JTAM diabetes documentary

Documentary shows there are more than 2 types of diabetes

PHOTO ABOVE: For the families featured in “Journey to a Miracle,” new research has brought dramatic improvements to their lives.  |  From “Journey to a Miracle”

A new documentary shows amazing breakthroughs being made in diabetes research. And anyone who is a diabetic should tune in.

The documentary, “Journey to a Miracle: Freedom from Insulin,” will air at 3 p.m. Sunday on WTTW-Channel 11.

For decades we’ve operated under the assumption that of the 25 million Americans who have been diabetes, they either are type 1 (which used to be called juvenile diabetes because it was so often diagnosed in very young children) or type 2, which generally appears as people get older.

Within both groups there are people who do not produce insulin, and they must be given insulin, usually by injection, although some do receive it via a pump. Type 1 diabetics almost always have to be given insulin, usually about four or five times a day. Imagine trying to give that injection to a baby or young child who does not understand why he or she is being hurt on a daily basis. There are complications the disease has, even when a person is doing what the doctor ordered.

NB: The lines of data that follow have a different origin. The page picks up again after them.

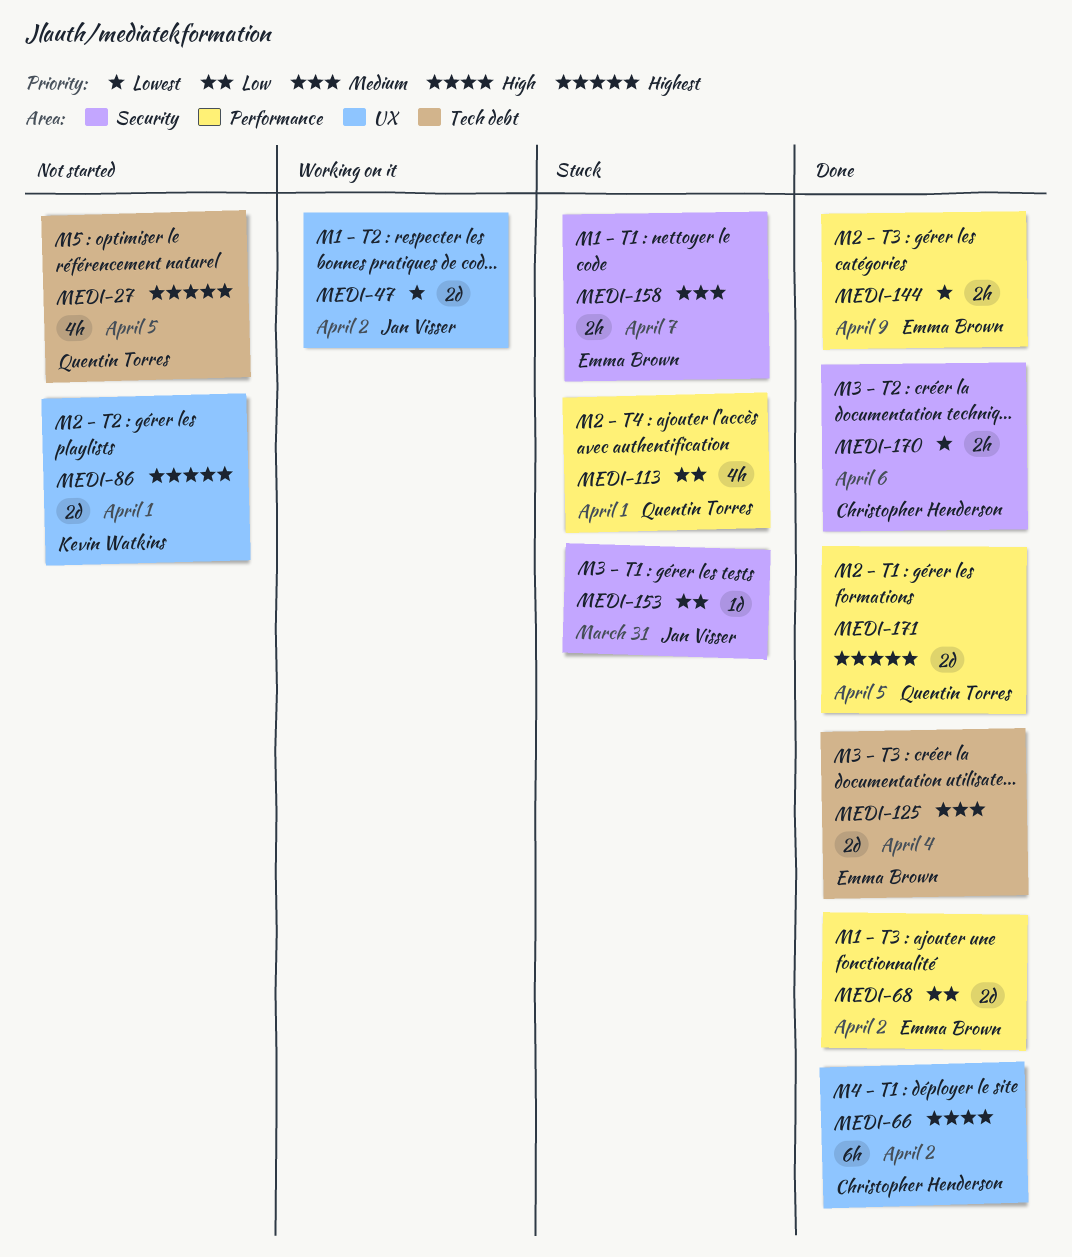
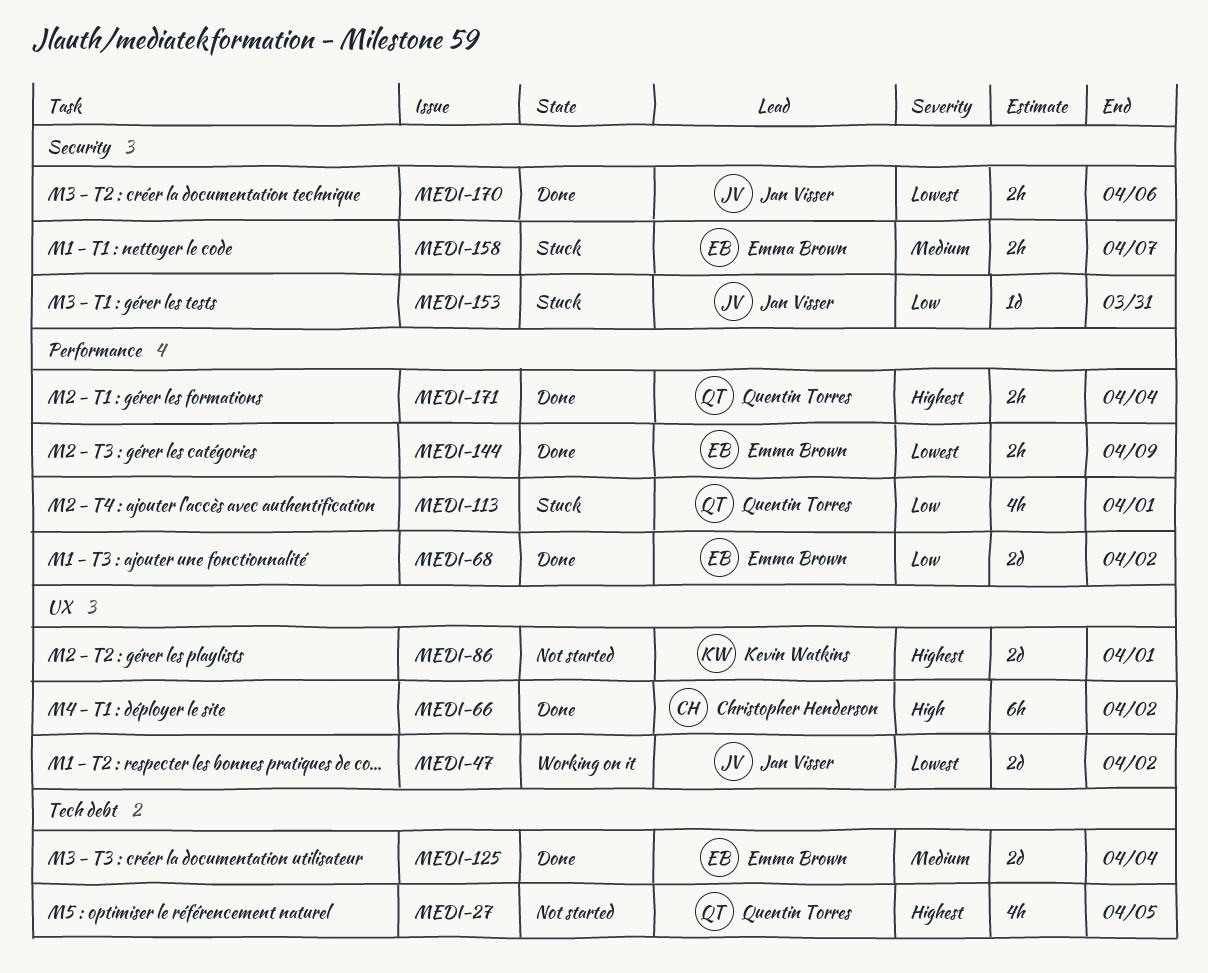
MEDI-170, owner: Christopher Henderson -> Jan Visser
MEDI-171, estimate: 2d -> 2h
MEDI-171, due: Apr 5 -> Apr 4

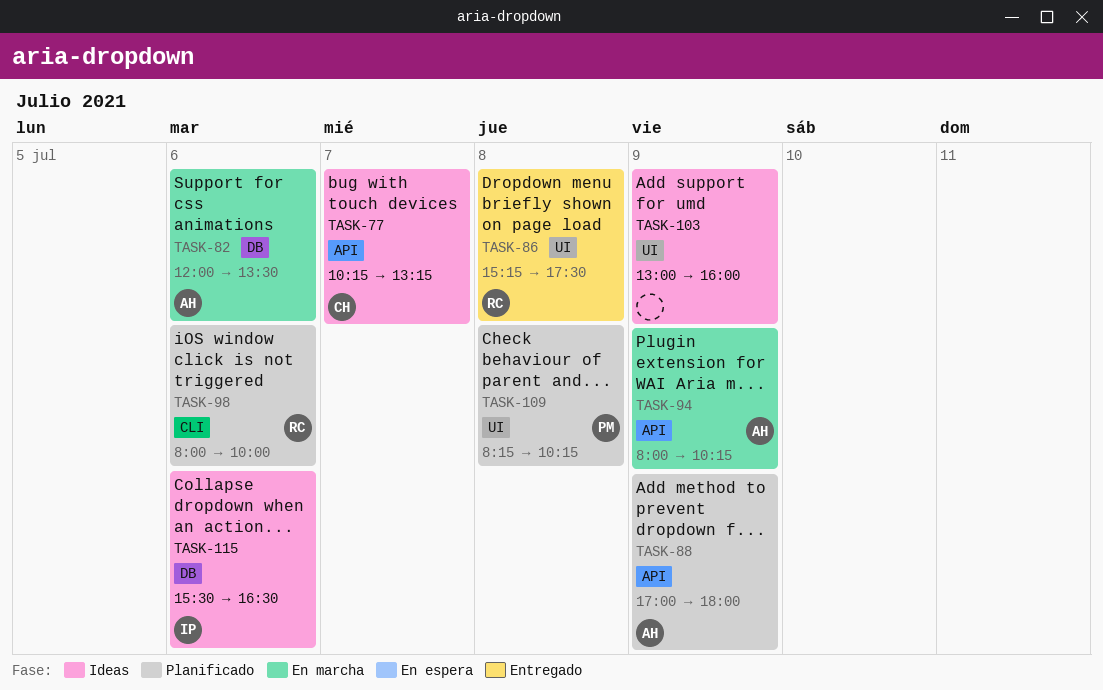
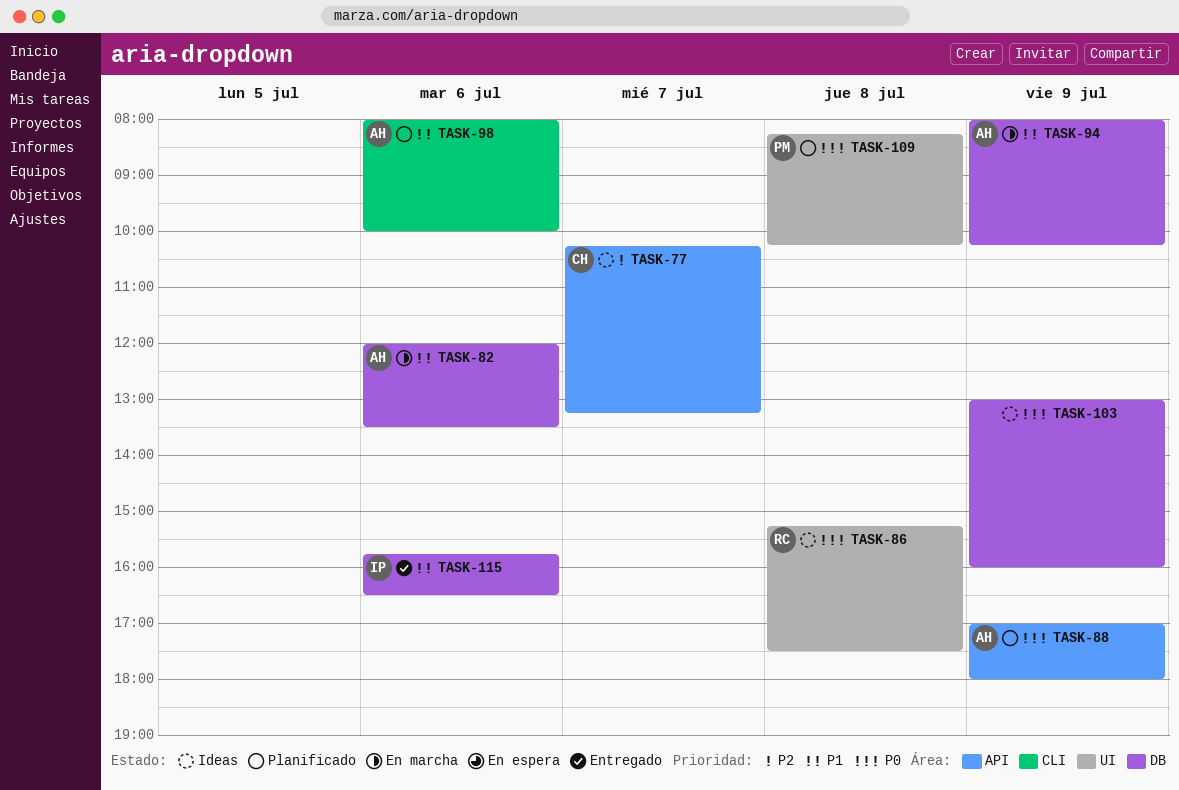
TASK-86, status: Entregado -> Ideas
TASK-94, label: API -> DB
TASK-98, owner: RC -> AH
TASK-103, label: UI -> DB
TASK-115, status: Ideas -> Entregado
TASK-115, begins: 15:30 -> 15:45

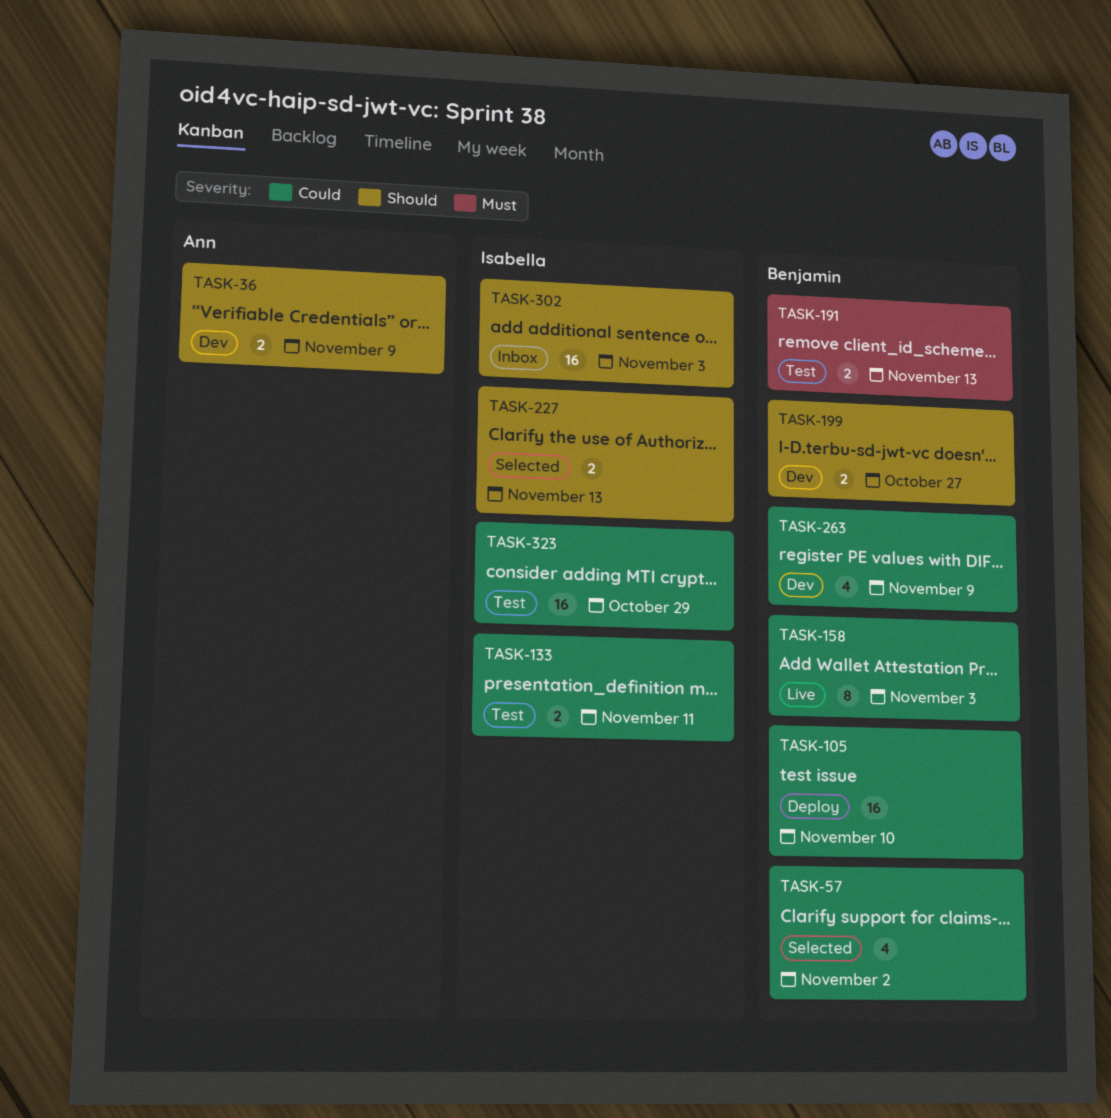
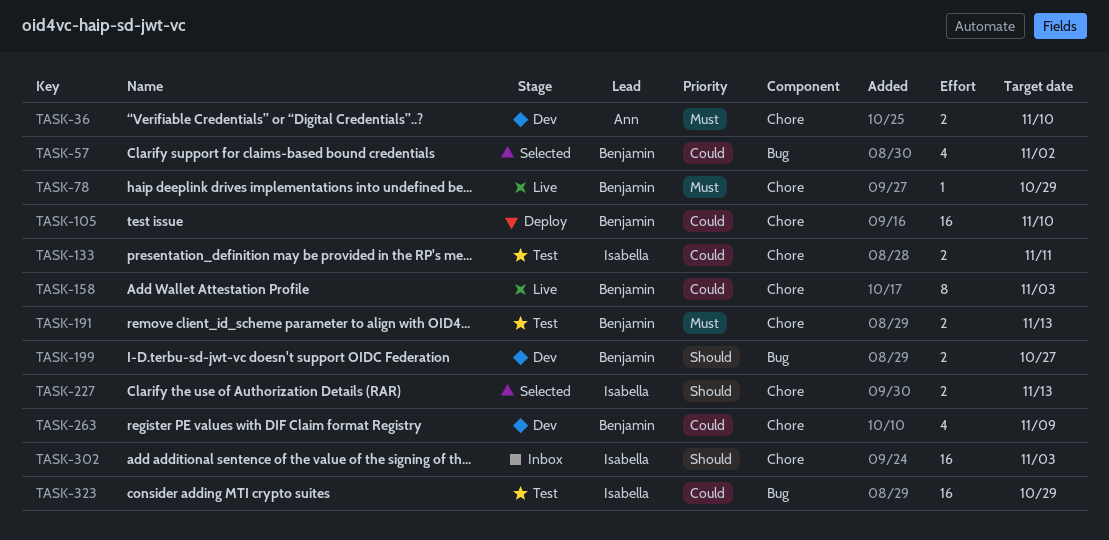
TASK-36, priority: Should -> Must
TASK-36, due: Nov 9 -> Nov 10
TASK-78: none -> present

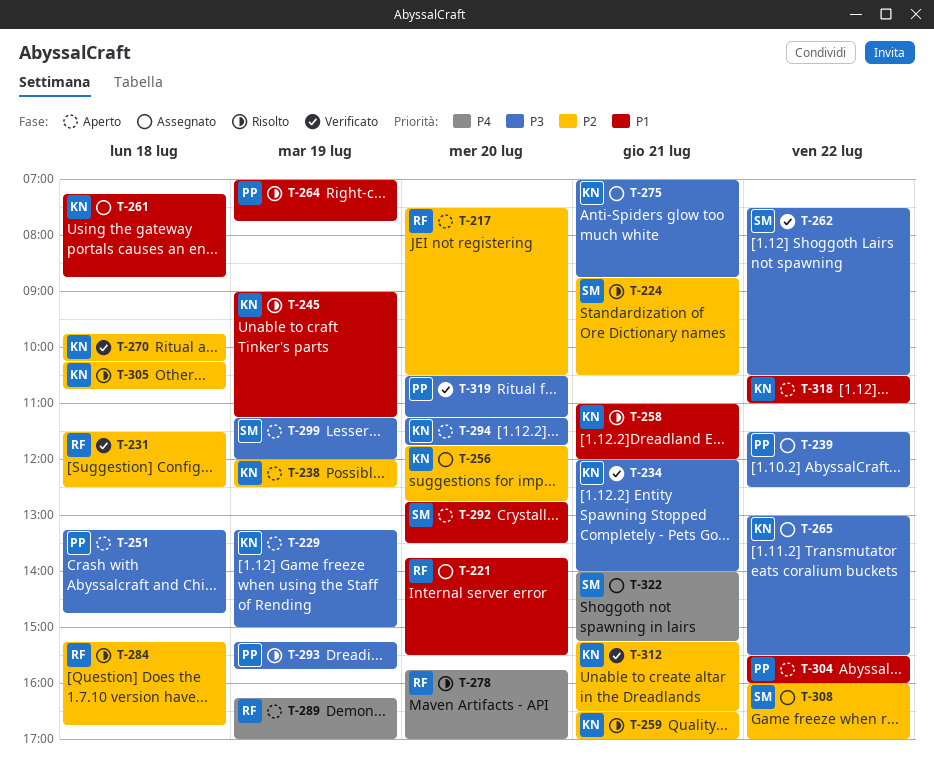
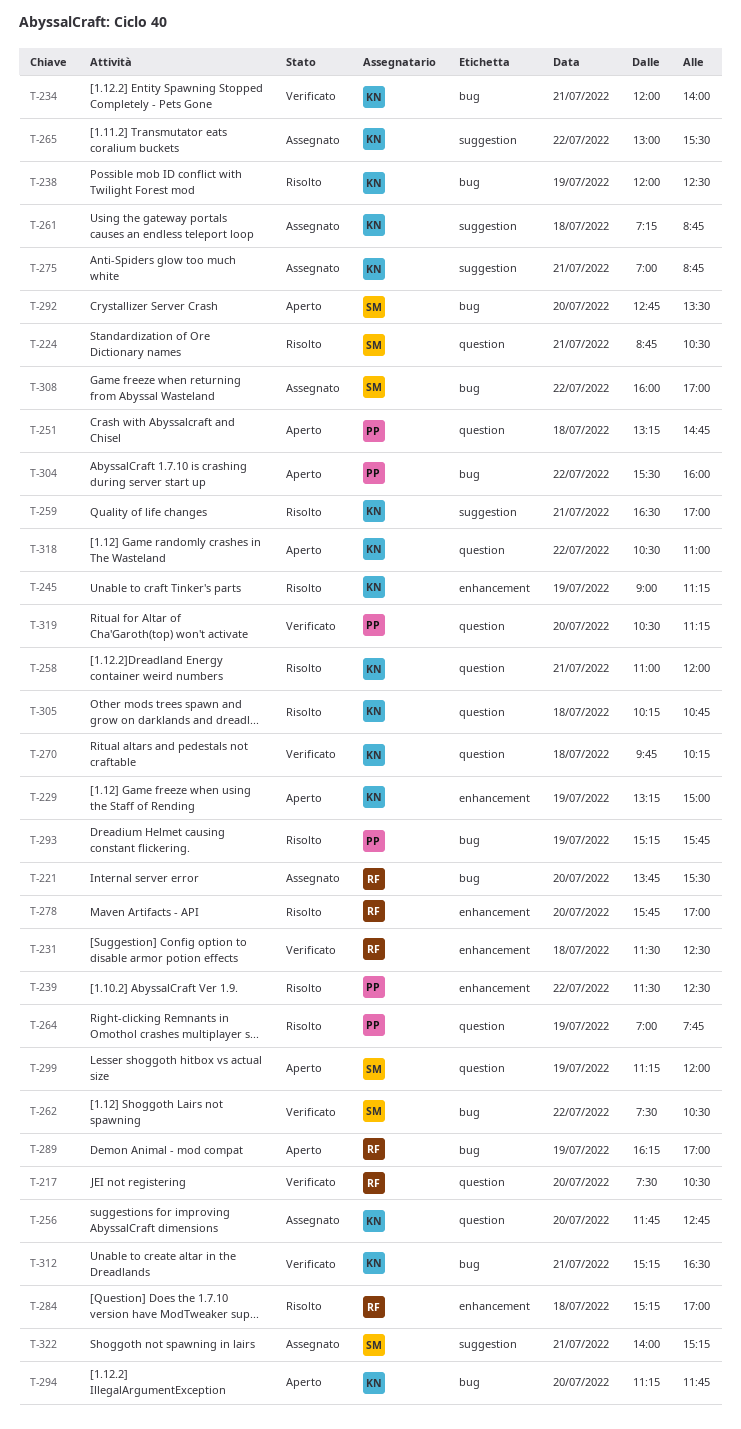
T-217, status: Aperto -> Verificato
T-238, status: Aperto -> Risolto
T-239, status: Assegnato -> Risolto
T-284, ends: 16:45 -> 17:00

But as this documentary reveals, more recent research shows there are genetic forms of diabetes. Some 500,000 Americans are thought to have these types, which are called monogenic diabetes. And for them, multiple injections of insulin are not merely a painful remedy; they also are not the proper treatment. In fact, it is a pill that already existed before this latest discovery was made that those with monogenic diabetes end up taking. No more injections!

What a change that makes in a person’s life! Also, as the documentary shows, now that these people are getting the proper treatment, they health is improving in dramatic ways.

But let me remind, so you don’t think this is just a bunch of doctors talking, “Journey to a Miracle” includes interviews with several of the children who were found to have monogenic diabetes and their parents. You hear these incredible stories, of how tough things were and then with this discovery, how their lives changed so very much for the better. It’ll tug at your heart.